A word-for-word copy of the data is what's wanted; pictures stay out of it.

-------- Information supplied --------

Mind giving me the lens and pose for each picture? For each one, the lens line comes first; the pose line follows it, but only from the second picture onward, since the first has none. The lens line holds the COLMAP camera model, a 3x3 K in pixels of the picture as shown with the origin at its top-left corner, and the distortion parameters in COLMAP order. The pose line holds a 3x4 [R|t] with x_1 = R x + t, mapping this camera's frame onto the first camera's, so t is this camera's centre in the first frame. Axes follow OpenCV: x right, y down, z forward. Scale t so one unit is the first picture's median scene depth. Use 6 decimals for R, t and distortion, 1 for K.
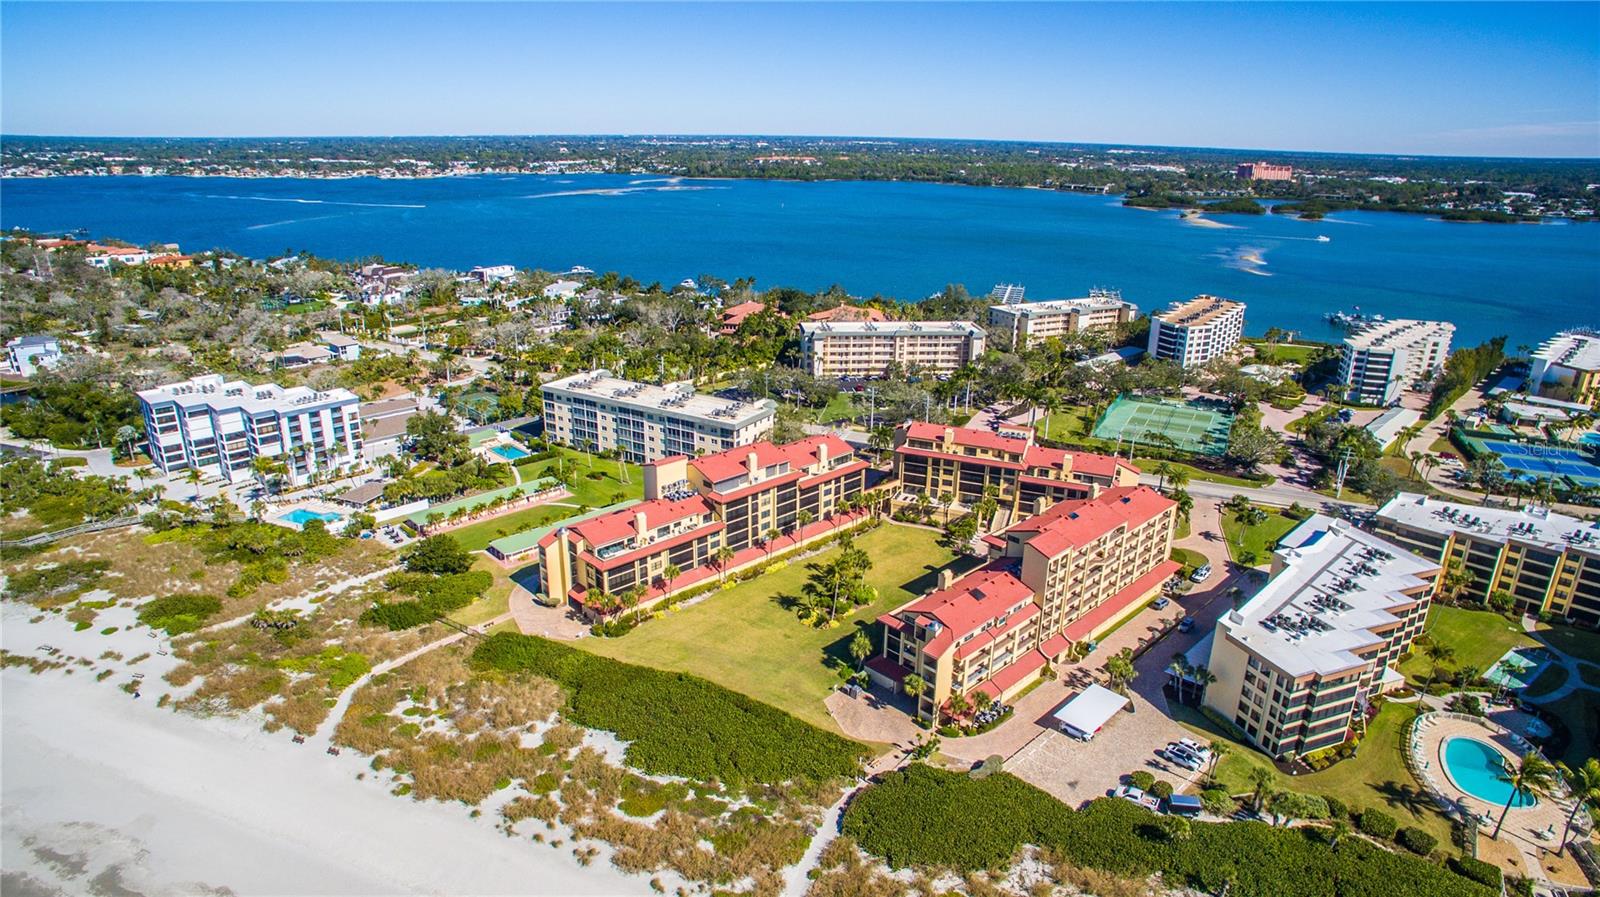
lens RADIAL K [[931.9, 0, 796.3], [0, 931.9, 452.2], [0, 0, 1]] dist [-0.120928, 0.085351]
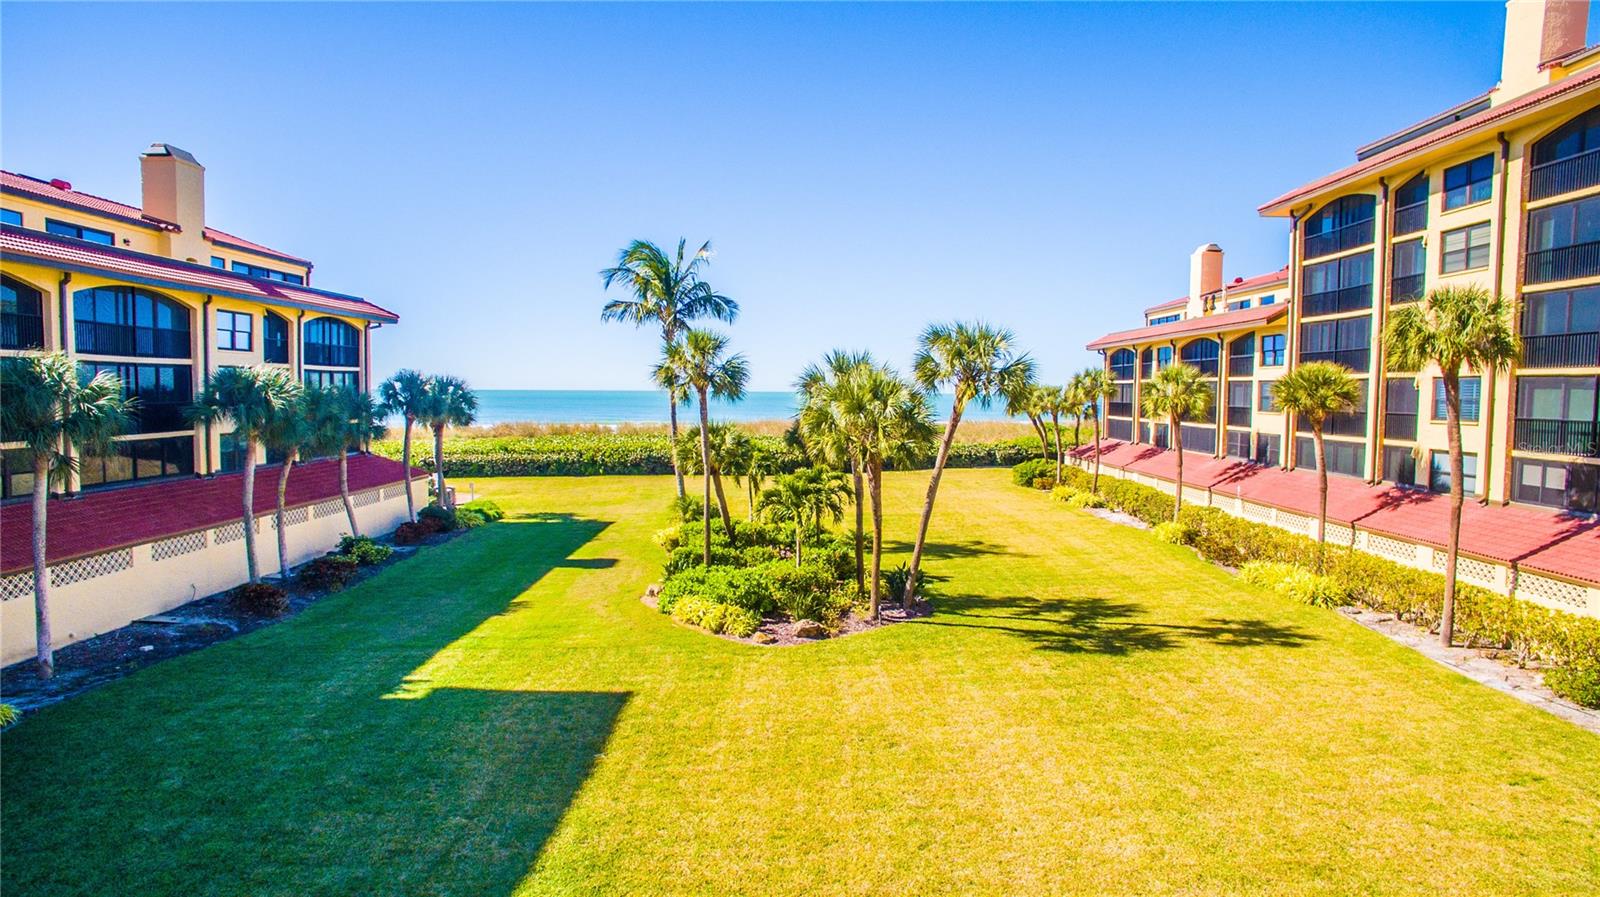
lens RADIAL K [[931.9, 0, 796.3], [0, 931.9, 452.2], [0, 0, 1]] dist [-0.120928, 0.085351]
pose [[-0.697603, 0.024619, -0.716062, 0.157036], [-0.257570, 0.923980, 0.282697, 0.066248], [0.668587, 0.381647, -0.638230, 0.931916]]
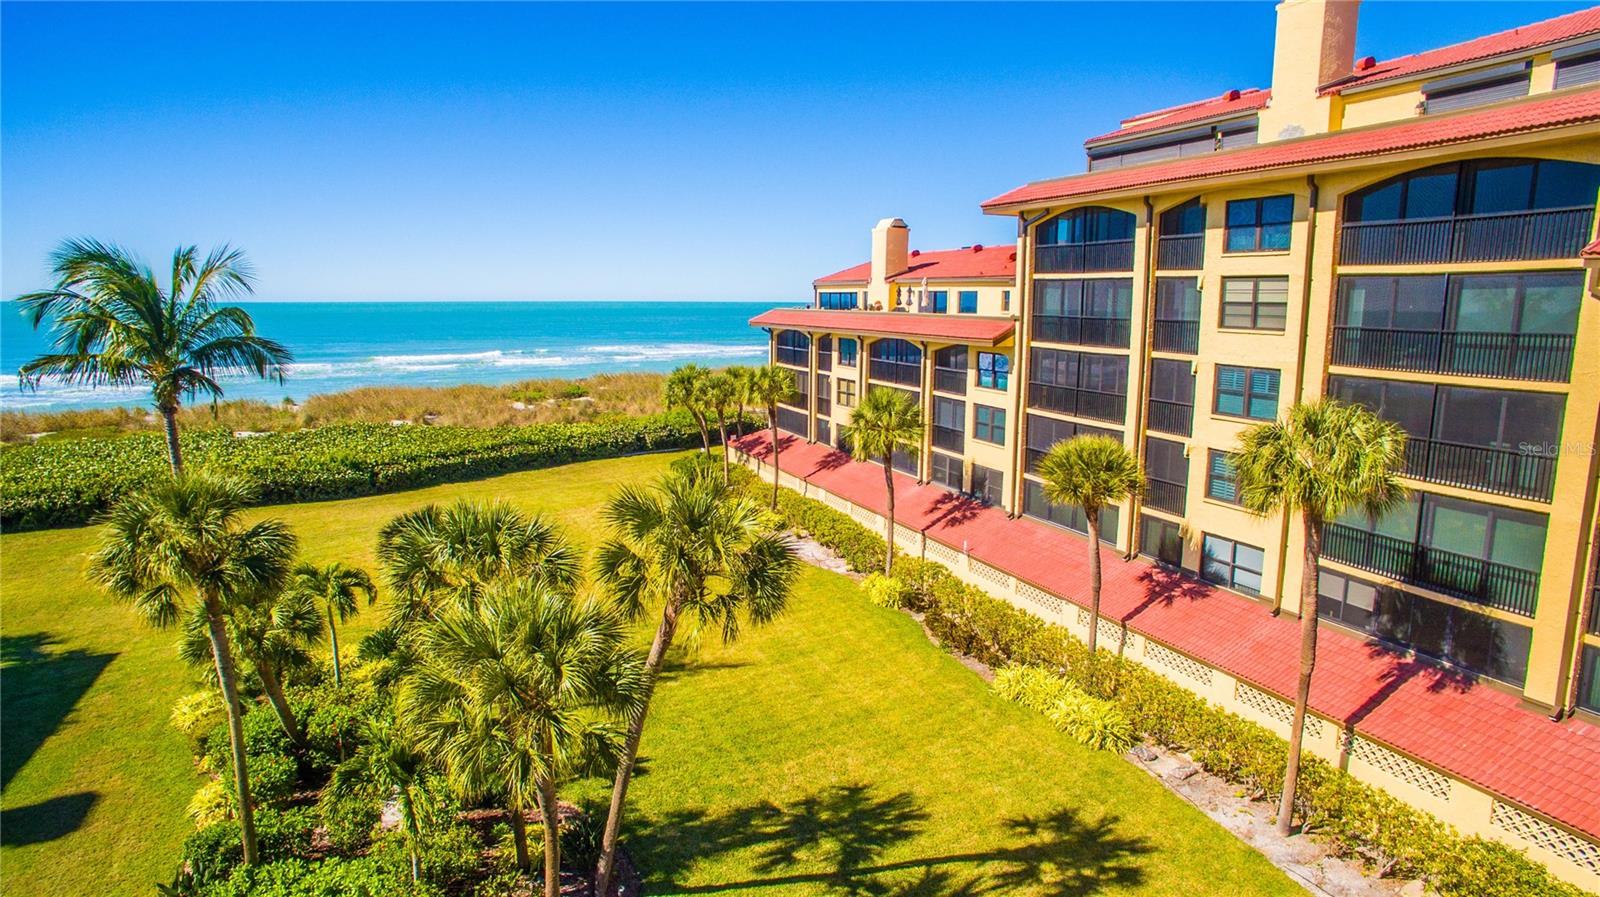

--------

● **Exercise solution**:
Mind giving me the lens and pose for each picture? For each one, the lens line comes first; the pose line follows it, but only from the second picture onward, since the first has none. The lens line holds the COLMAP camera model, a 3x3 K in pixels of the picture as shown with the origin at its top-left corner, and the distortion parameters in COLMAP order. The pose line holds a 3x4 [R|t] with x_1 = R x + t, mapping this camera's frame onto the first camera's, so t is this camera's centre in the first frame. Axes follow OpenCV: x right, y down, z forward. Scale t so one unit is the first picture's median scene depth. Use 6 decimals for R, t and distortion, 1 for K.
lens RADIAL K [[931.9, 0, 796.3], [0, 931.9, 452.2], [0, 0, 1]] dist [-0.120928, 0.085351]
lens RADIAL K [[931.9, 0, 796.3], [0, 931.9, 452.2], [0, 0, 1]] dist [-0.120928, 0.085351]
pose [[-0.697603, 0.024619, -0.716062, 0.157036], [-0.257570, 0.923980, 0.282697, 0.066248], [0.668587, 0.381647, -0.638230, 0.931916]]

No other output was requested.